Je me tiens régulièrement au courant des analyses des spécialistes sur les impacts de cette épidémie, les récessions probables et les crises à venir. Ces analyses sont importantes d’un point de vue scientifique, et c’est probablement ce qui nous attend. Mais je préfère faire face à l’effondrement tel qu’il se présente chaque jour. La collapsologie est déjà un scénario du futur. Or, on ne sait pas du tout dans quel sens la situation peut évoluer. Personne n’avait prévu l’épidémie. Certaines choses peuvent aller très vite, être positives ou au contraire très perturbantes. La vision que je défends, bouddhiste et humaine, c’est de considérer l’effondrement avec lucidité, avec patience et de ne pas se laisser entraîner dans des projections catastrophiques, car l’avenir est toujours ouvert.
Vous vous connectez à d’autres groupes hors de la sphère bouddhique, comme Résistance climatique, pour agir sur le long cours. Pourquoi est-il important de travailler à différents niveaux ?
Il n’y a pas un problème écologique, un autre problème économique et un autre sociétal. Tout va ensemble. Bien que les militants de Résistance climatique puissent être considérés comme des extrémistes, j’apprécie leur point de vue. On se doute bien que d’ici cinq ans, tout le monde n’aura pas arrêté de prendre l’avion. Mais j’aime qu’il y ait des gens qui le disent et l’appliquent.
« La vision que je défends, bouddhiste et humaine, c’est de considérer l’effondrement avec lucidité, avec patience et de ne pas se laisser entraîner dans des projections catastrophiques, car l’avenir est toujours ouvert. »
Il me semble préférable de ne pas rester cloisonné dans un groupe et dans une seule optique, si noble soit-elle, et de lier différentes façons de voir les choses, qui ne sont pas forcément contradictoires. Des gens ont besoin d’être dans le militantisme, d’autres dans la relation humaine. Chacun se mobilise là où il se sent le mieux.
Vous participez également au laboratoire international en ligne « The societal transformation lab », qui propose de ne plus séparer écologie, société et spiritualité.

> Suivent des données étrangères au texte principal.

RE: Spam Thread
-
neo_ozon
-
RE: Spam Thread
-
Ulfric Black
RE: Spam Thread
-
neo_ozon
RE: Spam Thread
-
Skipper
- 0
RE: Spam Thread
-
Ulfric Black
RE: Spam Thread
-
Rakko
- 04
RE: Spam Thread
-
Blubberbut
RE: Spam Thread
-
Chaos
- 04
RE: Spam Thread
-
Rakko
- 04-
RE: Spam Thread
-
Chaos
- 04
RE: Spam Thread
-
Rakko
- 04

L’État ou les grandes institutions n’ayant pas de plan de rechange face aux crises sanitaires, économiques ou sociales à venir, nous devons nous-mêmes devenir des agents de changement. En anglais, il existe le mot « leading », que l’on peut traduire par « diriger » ou « se diriger ». L’idée de ce « lab » est d’apprendre à se diriger vers le futur qu’on désire en formant des cercles de travail, dans son pays, avec des connaissances, ou avec des personnes rencontrées sur le web, et en échangeant nos idées, nos ressentis et nos sentiments. La transformation souhaitée prend ainsi racine en nous-mêmes à l’intérieur du groupe et par le groupe.
Dans les cercles de coaching collectif, une personne exprime ses désirs pour le futur et les obstacles qu’elle rencontre. Les autres membres l’écoutent attentivement pour l’encourager à préciser sa pensée et à faire un autre pas en avant. Apprendre à s’écouter soi-même et à écouter les autres est une composante essentielle de notre capacité à vivre et travailler ensemble. Il y a peu, j’avais proposé à mon groupe de visiter des friches urbaines à Paris, aux Grands Voisins ou sur la petite ceinture. Des espaces libres où les gens créent des jardins, des ateliers, des aires de jeux, des espaces d’expérimentation. Après ces visites, nous avons réalisé qu’il était important d’apprendre à se lancer dans des projets expérimentaux, même éphémères ; qu’il s’agissait d’oser innover, d’essayer et de recommencer en reliant nos idées à nos mains et à nos cœurs.
La crise liée à l’épidémie de Coronavirus est-elle une occasion de changer de modèle ?
Bien sûr, tout le monde le dit. Mais on remarque que s’impliquer dans un changement sociétal est très difficile si l’on n’a pas un groupe de support, où l’on peut s’ouvrir complètement aux autres et où chacun peut se trouver lui-même. Cette capacité à rendre des cercles de parole et d’écoute opérationnels est la seule chance que nous ayons pour que la prise de conscience du moment puisse durer.